AI Agents “The New Norm”

Using AI in software development has become the new norm. Engineers use AI for coding in several ways—such as prompting and spec-driven generation—to significantly increase productivity and reduce time-to-market. In fact, most companies actively encourage this practice today. When you outline requirements for an AI agent, it will attempt to execute exactly what you requested. However, because AI also tries to infer implicit intentions, providing a clear and thorough context is highly recommended.

Because AI relies heavily on clear requirements, development in greenfield systems demands special attention. Source code is not just text; it is the core asset that dictates the system’s future quality and maintainability. Therefore, a software engineering team must align on several critical aspects before coding begins: the architectural design, the programming language, and the infrastructure components that will support the system.

It turns out that AI relies on humans almost as much as humans rely on AI.

Common Pitfalls

I have observed several common pitfalls when using AI to write code. When software engineers fully delegate control to an AI agent, it often results in source code plagued by issues—ranging from over-complication and duplication to, most critically, violations of established architectural rules. For a simple example, consider a standard layered architecture. This approach requires strict adherence to layer boundaries; an API or Business layer should never call the Persistence layer directly, and vice versa. While some advanced AI models are intelligent enough to identify and respect these constraints, relying on the models implicitly without clear guidance is a risk.

The other side of the coin is when the engineer explicitly requests an architectural violation or an anti-pattern. The AI will generally not refuse to execute the prompt. Combining this tendency with the aforementioned risk of over-complication results in source code that is extremely difficult to maintain.

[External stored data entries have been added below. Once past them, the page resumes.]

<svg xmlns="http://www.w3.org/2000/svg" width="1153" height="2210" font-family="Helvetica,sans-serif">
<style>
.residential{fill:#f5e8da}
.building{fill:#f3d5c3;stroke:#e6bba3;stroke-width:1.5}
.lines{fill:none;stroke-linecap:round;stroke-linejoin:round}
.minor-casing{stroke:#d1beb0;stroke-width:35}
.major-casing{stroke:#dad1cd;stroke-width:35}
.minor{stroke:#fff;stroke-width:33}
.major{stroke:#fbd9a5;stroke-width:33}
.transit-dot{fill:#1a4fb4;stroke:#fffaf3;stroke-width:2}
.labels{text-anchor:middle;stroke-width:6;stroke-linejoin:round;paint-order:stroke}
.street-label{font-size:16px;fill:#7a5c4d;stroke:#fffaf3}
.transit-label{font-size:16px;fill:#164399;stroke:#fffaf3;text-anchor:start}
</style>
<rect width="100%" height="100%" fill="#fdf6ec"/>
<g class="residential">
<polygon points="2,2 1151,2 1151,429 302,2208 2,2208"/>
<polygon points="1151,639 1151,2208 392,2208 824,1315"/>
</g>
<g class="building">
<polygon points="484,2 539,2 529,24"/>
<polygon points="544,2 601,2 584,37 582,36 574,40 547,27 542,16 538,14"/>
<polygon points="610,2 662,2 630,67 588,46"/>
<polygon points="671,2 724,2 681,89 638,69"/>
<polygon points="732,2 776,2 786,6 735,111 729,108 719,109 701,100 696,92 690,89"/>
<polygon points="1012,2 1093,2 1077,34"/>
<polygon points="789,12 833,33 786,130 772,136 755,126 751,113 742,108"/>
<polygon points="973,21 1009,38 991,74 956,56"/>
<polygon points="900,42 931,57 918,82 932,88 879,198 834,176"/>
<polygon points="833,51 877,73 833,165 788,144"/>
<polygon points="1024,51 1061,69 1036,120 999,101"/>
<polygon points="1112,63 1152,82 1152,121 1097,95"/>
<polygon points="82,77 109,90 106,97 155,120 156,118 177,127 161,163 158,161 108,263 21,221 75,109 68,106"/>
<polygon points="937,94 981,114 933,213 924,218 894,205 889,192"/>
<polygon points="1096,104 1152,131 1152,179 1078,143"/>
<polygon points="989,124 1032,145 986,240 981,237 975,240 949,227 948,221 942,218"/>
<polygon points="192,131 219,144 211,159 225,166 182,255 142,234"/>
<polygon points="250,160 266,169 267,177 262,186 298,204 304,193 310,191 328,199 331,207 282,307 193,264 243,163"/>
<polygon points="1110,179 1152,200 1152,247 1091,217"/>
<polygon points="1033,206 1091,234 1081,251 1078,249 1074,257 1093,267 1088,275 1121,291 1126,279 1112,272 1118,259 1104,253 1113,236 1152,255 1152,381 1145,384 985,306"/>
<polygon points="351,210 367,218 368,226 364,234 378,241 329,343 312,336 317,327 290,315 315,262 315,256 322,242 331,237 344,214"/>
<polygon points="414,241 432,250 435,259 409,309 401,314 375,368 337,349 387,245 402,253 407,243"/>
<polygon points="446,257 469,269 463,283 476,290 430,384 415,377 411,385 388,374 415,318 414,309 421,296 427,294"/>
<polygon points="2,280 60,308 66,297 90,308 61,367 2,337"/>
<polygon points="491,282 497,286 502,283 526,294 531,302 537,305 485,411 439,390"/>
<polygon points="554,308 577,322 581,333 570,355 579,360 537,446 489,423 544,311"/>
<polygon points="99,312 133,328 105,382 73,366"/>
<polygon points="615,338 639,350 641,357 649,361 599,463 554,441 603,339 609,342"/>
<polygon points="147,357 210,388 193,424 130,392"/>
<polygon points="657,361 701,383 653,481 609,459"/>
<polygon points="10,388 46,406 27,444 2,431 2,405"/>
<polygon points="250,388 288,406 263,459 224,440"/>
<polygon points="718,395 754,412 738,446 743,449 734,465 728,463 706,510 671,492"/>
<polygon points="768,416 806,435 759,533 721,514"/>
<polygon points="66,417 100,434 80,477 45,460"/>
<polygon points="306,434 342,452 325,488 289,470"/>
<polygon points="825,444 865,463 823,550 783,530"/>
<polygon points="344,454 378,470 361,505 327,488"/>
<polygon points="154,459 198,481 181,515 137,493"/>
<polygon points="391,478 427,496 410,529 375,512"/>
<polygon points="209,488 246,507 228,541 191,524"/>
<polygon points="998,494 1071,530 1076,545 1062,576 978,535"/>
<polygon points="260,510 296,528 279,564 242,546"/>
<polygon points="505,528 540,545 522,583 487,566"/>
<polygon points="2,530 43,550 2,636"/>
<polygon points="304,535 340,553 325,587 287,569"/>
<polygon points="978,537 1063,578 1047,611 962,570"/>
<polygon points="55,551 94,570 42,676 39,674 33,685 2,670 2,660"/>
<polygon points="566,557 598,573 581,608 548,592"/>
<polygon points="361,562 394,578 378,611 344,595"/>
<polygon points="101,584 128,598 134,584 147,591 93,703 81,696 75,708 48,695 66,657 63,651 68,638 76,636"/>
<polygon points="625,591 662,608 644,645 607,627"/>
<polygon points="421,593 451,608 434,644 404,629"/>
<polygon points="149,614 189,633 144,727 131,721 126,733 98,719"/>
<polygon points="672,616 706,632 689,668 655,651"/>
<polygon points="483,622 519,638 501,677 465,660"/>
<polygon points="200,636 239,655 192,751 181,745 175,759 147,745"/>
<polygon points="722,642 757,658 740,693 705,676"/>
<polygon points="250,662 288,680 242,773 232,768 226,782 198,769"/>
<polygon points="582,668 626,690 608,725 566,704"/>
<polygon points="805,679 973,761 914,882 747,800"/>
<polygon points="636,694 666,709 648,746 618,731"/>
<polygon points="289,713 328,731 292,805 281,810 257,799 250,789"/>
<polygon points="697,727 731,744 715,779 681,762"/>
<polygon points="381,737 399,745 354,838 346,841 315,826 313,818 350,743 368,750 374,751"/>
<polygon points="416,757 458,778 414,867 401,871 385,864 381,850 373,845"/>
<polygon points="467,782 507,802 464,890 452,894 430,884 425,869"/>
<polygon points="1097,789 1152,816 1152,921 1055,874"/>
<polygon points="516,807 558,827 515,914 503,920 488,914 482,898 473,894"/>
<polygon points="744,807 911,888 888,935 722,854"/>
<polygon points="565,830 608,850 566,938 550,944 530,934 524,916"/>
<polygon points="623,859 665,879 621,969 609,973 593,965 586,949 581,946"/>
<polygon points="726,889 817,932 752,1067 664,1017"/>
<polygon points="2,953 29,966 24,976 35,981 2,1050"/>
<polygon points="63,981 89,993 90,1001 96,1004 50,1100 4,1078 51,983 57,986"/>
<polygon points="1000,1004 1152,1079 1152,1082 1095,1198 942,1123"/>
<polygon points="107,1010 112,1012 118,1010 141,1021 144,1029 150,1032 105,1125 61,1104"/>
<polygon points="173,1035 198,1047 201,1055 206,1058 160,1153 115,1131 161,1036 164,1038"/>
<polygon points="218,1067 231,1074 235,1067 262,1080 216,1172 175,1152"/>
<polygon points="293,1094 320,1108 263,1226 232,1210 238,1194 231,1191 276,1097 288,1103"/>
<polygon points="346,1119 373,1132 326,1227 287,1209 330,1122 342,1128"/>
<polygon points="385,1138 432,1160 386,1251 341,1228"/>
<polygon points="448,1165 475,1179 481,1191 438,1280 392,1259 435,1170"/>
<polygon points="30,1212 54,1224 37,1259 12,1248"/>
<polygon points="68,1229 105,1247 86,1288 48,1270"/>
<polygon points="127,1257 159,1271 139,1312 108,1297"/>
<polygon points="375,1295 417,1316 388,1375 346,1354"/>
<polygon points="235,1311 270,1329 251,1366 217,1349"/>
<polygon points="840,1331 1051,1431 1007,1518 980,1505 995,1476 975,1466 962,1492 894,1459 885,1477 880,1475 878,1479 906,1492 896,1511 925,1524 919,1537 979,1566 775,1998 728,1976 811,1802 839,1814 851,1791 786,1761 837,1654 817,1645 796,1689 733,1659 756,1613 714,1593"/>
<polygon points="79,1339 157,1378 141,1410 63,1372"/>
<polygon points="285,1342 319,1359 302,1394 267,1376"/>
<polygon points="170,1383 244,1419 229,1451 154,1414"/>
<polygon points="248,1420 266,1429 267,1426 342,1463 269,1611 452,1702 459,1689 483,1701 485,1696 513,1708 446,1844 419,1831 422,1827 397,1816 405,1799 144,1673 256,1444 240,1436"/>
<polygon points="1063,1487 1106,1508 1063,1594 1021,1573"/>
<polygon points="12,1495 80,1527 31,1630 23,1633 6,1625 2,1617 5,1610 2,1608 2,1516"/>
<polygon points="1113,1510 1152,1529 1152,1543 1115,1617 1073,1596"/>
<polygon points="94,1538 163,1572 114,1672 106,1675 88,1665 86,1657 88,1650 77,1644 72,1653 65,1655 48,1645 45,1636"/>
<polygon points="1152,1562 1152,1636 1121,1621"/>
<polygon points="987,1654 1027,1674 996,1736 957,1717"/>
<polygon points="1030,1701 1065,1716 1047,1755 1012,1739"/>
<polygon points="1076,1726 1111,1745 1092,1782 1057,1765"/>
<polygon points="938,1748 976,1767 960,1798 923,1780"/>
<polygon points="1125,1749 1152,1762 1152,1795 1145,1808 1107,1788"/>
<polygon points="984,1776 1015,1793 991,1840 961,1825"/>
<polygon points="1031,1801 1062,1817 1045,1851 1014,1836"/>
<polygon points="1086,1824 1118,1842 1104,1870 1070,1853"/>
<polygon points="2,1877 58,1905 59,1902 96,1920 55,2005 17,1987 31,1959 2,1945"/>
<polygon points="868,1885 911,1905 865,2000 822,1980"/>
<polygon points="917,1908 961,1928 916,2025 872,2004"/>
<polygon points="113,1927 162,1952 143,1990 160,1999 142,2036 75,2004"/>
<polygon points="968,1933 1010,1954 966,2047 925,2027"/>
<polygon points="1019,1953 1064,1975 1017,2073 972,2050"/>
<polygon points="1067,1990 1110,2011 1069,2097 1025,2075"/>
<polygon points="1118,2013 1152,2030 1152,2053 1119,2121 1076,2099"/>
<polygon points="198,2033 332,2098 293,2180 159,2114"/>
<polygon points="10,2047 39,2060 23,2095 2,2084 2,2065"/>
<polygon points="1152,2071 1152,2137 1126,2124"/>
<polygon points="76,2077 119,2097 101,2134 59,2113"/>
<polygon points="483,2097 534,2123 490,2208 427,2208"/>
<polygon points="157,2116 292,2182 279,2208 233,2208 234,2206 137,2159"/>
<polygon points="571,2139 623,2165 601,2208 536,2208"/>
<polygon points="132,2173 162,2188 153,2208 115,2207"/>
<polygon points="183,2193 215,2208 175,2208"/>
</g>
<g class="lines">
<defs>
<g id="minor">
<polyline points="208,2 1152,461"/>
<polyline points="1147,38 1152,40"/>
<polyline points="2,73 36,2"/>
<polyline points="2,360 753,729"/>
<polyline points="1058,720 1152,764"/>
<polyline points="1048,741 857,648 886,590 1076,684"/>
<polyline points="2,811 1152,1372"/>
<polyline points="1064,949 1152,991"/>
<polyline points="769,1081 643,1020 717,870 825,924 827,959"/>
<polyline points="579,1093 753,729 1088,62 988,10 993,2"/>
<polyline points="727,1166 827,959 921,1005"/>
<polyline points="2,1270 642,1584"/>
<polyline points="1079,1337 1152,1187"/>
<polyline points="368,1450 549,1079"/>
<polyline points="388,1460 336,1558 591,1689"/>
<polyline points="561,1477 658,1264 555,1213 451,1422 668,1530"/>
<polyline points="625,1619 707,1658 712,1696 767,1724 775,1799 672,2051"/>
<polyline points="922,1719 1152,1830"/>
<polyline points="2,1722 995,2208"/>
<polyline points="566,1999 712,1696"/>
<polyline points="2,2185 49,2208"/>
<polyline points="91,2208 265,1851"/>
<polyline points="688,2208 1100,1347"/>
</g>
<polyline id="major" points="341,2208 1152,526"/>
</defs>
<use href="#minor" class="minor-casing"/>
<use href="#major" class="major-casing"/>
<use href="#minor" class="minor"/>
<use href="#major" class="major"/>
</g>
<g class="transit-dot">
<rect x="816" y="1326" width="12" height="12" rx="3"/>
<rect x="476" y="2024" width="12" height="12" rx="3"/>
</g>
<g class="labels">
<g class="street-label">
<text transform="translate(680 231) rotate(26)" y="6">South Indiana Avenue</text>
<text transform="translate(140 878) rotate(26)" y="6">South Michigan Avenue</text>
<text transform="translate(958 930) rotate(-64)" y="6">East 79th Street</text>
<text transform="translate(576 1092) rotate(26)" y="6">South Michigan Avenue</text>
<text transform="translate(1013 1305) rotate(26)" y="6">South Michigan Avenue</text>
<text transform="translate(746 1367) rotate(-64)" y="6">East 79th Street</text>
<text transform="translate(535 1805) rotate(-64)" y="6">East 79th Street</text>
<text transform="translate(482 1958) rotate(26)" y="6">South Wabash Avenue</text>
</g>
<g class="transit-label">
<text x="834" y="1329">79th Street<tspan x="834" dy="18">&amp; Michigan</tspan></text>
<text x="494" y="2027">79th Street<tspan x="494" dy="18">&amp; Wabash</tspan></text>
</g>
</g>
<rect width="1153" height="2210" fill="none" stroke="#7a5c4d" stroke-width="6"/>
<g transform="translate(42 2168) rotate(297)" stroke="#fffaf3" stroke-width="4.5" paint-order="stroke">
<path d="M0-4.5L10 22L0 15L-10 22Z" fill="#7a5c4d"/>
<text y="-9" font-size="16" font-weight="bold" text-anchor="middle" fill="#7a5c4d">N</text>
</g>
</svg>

To avoid these pitfalls, it is crucial to establish practices that govern the coding phase:

  • Pair Review: This is likely the fastest way to get feedback, especially if you practice pair programming or mobbing. This approach not only safeguards code quality but also rapidly increases the team’s collective AI experience. Ultimately, however, this relies more on team culture than a rigid process.

  • Code Review: This approach is also beneficial because feedback is naturally surfaced when the team reviews Merge or Pull Requests. However, both of these methods are prone to human error and lack a systematic structure.

The systematic approach is to use AI itself to verify its work

  • AI Rules: If you are using spec-driven development, you can define rule files that the AI agent must always follow. For example, you might define a simple constraint like the following:
Do not add extra code unless it is strictly necessary, and always adhere to the YAGNI principle.
  • AI Skills: A rule defines a single constraint for the AI to follow. A skill is a set of steps—often composed of several rules—that together form a workflow you can instruct the AI to execute.
- Do not add extra code unless it is strictly necessary, and always adhere to the YAGNI principle.
- Follow Single Responsibility 
- Follow the ArchUnit rules 
- ... 

By Defining these, the AI agent will validate its work before and after writing. It executes a verification process to ensure any new code strictly follows your established guidelines.

Example: Greenfield Project

Wessam is a T-shaped engineer with in-depth expertise in JVM technologies. For one of the new systems he worked on, the team decided to develop in Golang due to a few factors—performance being the major one. Wessam set up the project structure and decided to use AI-Assisted Development via Spec-Driven Development. The first task he assigned the AI agent was to write a simple API.

Because Wessam comes from a JVM background, he asked the AI to implement common patterns found in Java frameworks, such as Dependency Injection. This is an excellent way to manage dependencies across different layers or modules. In Java’s Spring Boot, this relies on a reflection-based mechanism, which looks like this:

Consequently, Wessam asked the AI to use a reflection mechanism to achieve the same result in Go. The AI explored available libraries and implemented one that supported reflection. Over time, however, the team began to observe performance degradation. After investigating, they discovered that most of the execution time was being consumed by the reflection library they had chosen.

They decided to research best practices and the idiomatic way to handle this in Go. They discovered that Go’s philosophy generally discourages the use of reflection, especially in high-performance systems; instead, dependencies should be handled natively. To prevent this from happening again, Wessam’s teammate, Alex, recommended adding a new rule to their AI instructions:

- Evaluate the technical requirements and recommend better approaches if the requests violate idiomatic language patterns or common best practices.

Conclusion

“AI-Assisted Development” quietly flips into Assisted-Human Development once you look at how teams actually ship code with AI agents. The AI writes the code, but it still leans on something human-authored to know what “good” looks like—a rule, a skill, a boundary someone had to define first. Wessam’s team didn’t get faster Go code because the AI got smarter; they got it because a human understood why it failed and turned that into a constraint the AI could follow. The AI executed. The human supplied the judgment.

Pair review and code review catch problems after the fact. Rules and skills catch them before the fact—but only if someone takes the time to write them.

So the honest framing isn’t that AI develops and humans review. It’s the reverse: humans decide what correct looks like, and AI assists by writing it down at a speed no team could match alone. Get that backwards, and you ship fast code nobody—including the AI—understands the constraints of.